→ **PROVIDED TEXT**
⁂

JBL Enterprises, Inc. v. Jhirmack Enterprises

Decision Date09 July 1981
Docket NumberNo. C-78-1227-WWS,C-80-0249-WWS.,C-78-1227-WWS
Citation519 F. Supp. 1084
PartiesJBL ENTERPRISES, INC., et al., Plaintiffs, v. JHIRMACK ENTERPRISES, INC., Defendant. Al BOOTH, et al., Plaintiffs, v. JHIRMACK ENTERPRISES, INC., et al., Defendants.
CourtU.S. District Court — Northern District of California

COPYRIGHT MATERIAL OMITTED

Kithas & Lamont, San Francisco, Cal., for JBL Enterprises, Inc., et al.

Hugh Latimer, Bergson, Borkland, Margolis & Adler, Washington, D. C., for Al Booth, et al.

Lukens, St. Peter & Cooper, Eugene C. Crew, Mark J. LeHocky, Broad, Khourie & Schulz, San Francisco, Cal., for defendants.

MEMORANDUM OF OPINION AND ORDER

SCHWARZER, District Judge.

These cases are before the Court on defendants' motions for summary judgment.

Pursuant to Pretrial Order No. 1, the Court has heretofore held a separate trial on the issues of the relevant market and the market share of defendant Jhirmack Enterprises, Inc. ("Jhirmack"). The Court determined that for the purposes of these actions the relevant market comprises the sale of beauty products, including but not limited to shampoos and conditioners, to beauty salons and other professional outlets, which is the market in which plaintiffs competed. Defendant Jhirmack's share of that market ranged from 2.3% in 1976 to 4.2% in 1978. Its share of total manufacturers' shipments of beauty products for sale at retail was 0.3%. Plaintiffs contended, however, that the relevant market comprises the sale of shampoos and conditioners to consumers for home use. If that market were accepted, the court determined, it would include all retail sales, including drug and discount stores and other over-the-counter ("OTC") outlets, in addition to beauty salons and professional outlets. In that market, Jhirmack's share of shampoo sales was less than one percent and its share of conditioner sales about two percent. JBL Enterprises, Inc. v. Jhirmack Enterprises, Inc., 509 F.Supp. 357, 366-69, 376 (N.D.Cal.1981).

⁂

→ **GIVEN INSTRUCTION A**
According to the opinion, what was Jhirmack's share of total manufacturers' shipments of beauty products for sale at retail?
→ **GIVEN INSTRUCTION B**
List every individual attorney named as counsel in the opinion.
The data that follow are separate material and have no connection to the opinion.

→ **SUPPLIED DATA**
⁂

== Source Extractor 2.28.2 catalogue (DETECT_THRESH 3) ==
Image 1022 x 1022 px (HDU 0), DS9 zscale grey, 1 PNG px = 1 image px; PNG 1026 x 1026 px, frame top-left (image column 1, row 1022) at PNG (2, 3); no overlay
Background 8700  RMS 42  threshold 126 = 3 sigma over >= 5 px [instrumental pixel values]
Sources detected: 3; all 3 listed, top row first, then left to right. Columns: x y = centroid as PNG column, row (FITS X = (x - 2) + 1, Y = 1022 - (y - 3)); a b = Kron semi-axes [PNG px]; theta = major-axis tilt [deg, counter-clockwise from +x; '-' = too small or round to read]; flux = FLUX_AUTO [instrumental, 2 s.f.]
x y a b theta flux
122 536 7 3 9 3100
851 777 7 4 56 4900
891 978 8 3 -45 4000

⁂

→ **PROBLEM SOLUTION A**
0.3%

→ **PROBLEM SOLUTION B**
Hugh Latimer, Eugene C. Crew, Mark J. LeHocky